用于中风护理的生成式大语言模型的性能评估。

Evaluation of performance of generative large language models for stroke care.

作者信息

Lee John Tayu, Li Vincent Cheng-Sheng, Wu Jia-Jyun, Chen Hsiao-Hui, Su Sophia Sin-Yu, Chang Brian Pin-Hsuan, Lai Richard Lee, Liu Chi-Hung, Chen Chung-Ting, Tanapima Valis, Shen Toby Kai-Bo, Atun Rifat

机构信息

Department of Global Health and Population, Harvard T.H. Chan School of Public Health, Harvard University, Boston, Massachusetts, USA.
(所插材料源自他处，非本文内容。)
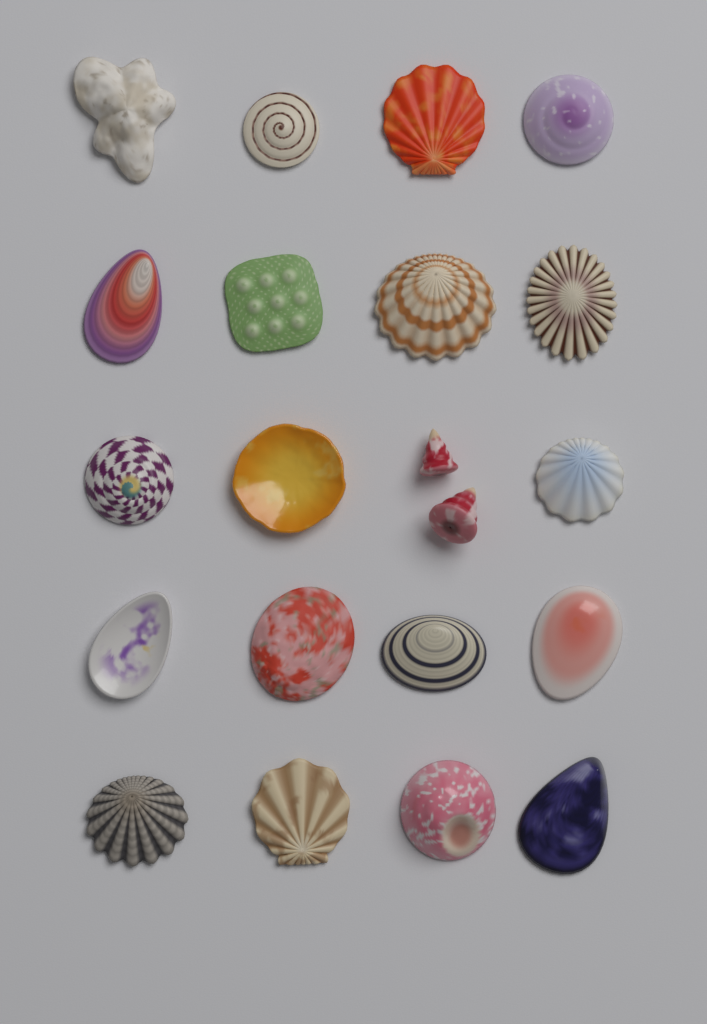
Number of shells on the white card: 21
Institute of Health Policy and Management, College of Public Health, National Taiwan University, Taipei, Taiwan.

出版信息

NPJ Digit Med. 2025 Jul 29;8(1):481. doi: 10.1038/s41746-025-01830-9.
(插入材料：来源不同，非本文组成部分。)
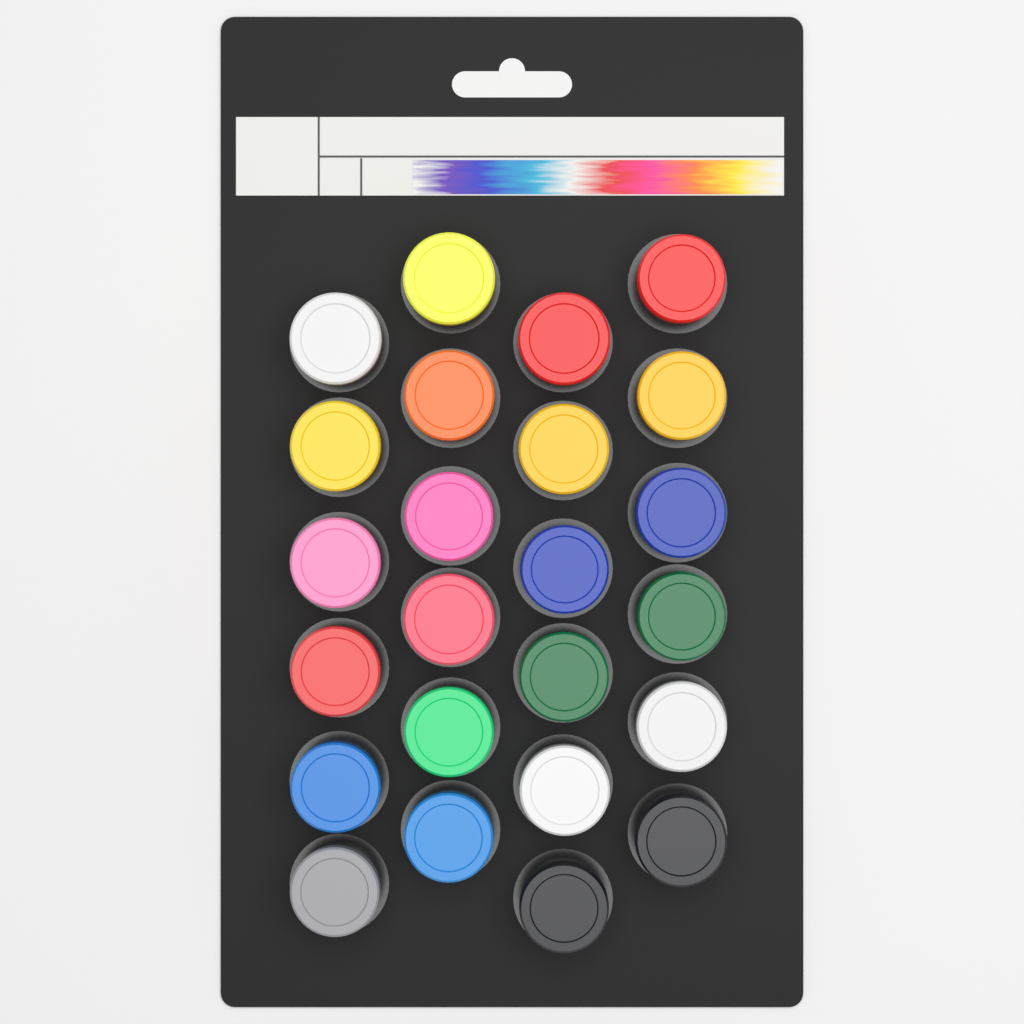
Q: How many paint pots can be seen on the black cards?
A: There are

DOI:10.1038/s41746-025-01830-9

PMID:40730644

原文链接:https://pmc.ncbi.nlm.nih.gov/articles/PMC12307639/

Abstract

Stroke is a leading cause of global morbidity and mortality, disproportionately impacting lower socioeconomic groups. In this study, we evaluated three generative LLMs-GPT, Claude, and Gemini-across four stages of stroke care: prevention, diagnosis, treatment, and rehabilitation. Using three prompt engineering techniques-Zero-Shot Learning (ZSL), Chain of Thought (COT), and Talking Out Your Thoughts (TOT)-we applied each to realistic stroke scenarios. Clinical experts assessed the outputs across five domains: (1) accuracy; (2) hallucinations; (3) specificity; (4) empathy; and (5) actionability, based on clinical competency benchmarks. Overall, the LLMs demonstrated suboptimal performance with inconsistent scores across domains. Each prompt engineering method showed strengths in specific areas: TOT does well in empathy and actionability, COT was strong in structured reasoning during diagnosis, and ZSL provided concise, accurate responses with fewer hallucinations, especially in the Treatment stage. However, none consistently met high clinical standards across all stroke care stages.

摘要

中风是全球发病和死亡的主要原因，对社会经济地位较低的群体影响尤为严重。在本研究中，我们在中风护理的四个阶段（预防、诊断、治疗和康复）评估了三种生成式大语言模型（GPT、Claude和Gemini）。我们使用三种提示工程技术（零样本学习（ZSL）、思维链（COT）和说出你的想法（TOT）），并将每种技术应用于现实的中风场景。临床专家根据临床能力基准，在五个领域评估了输出结果：（1）准确性；（2）幻觉；（3）特异性；（4）同理心；（5）可操作性。总体而言，大语言模型表现欠佳，各领域得分不一致。每种提示工程方法在特定领域都有优势：TOT在同理心和可操作性方面表现良好，COT在诊断过程中的结构化推理方面表现出色，ZSL提供简洁、准确的回答，幻觉较少，尤其是在治疗阶段。然而，在所有中风护理阶段，没有一个模型始终能达到高临床标准。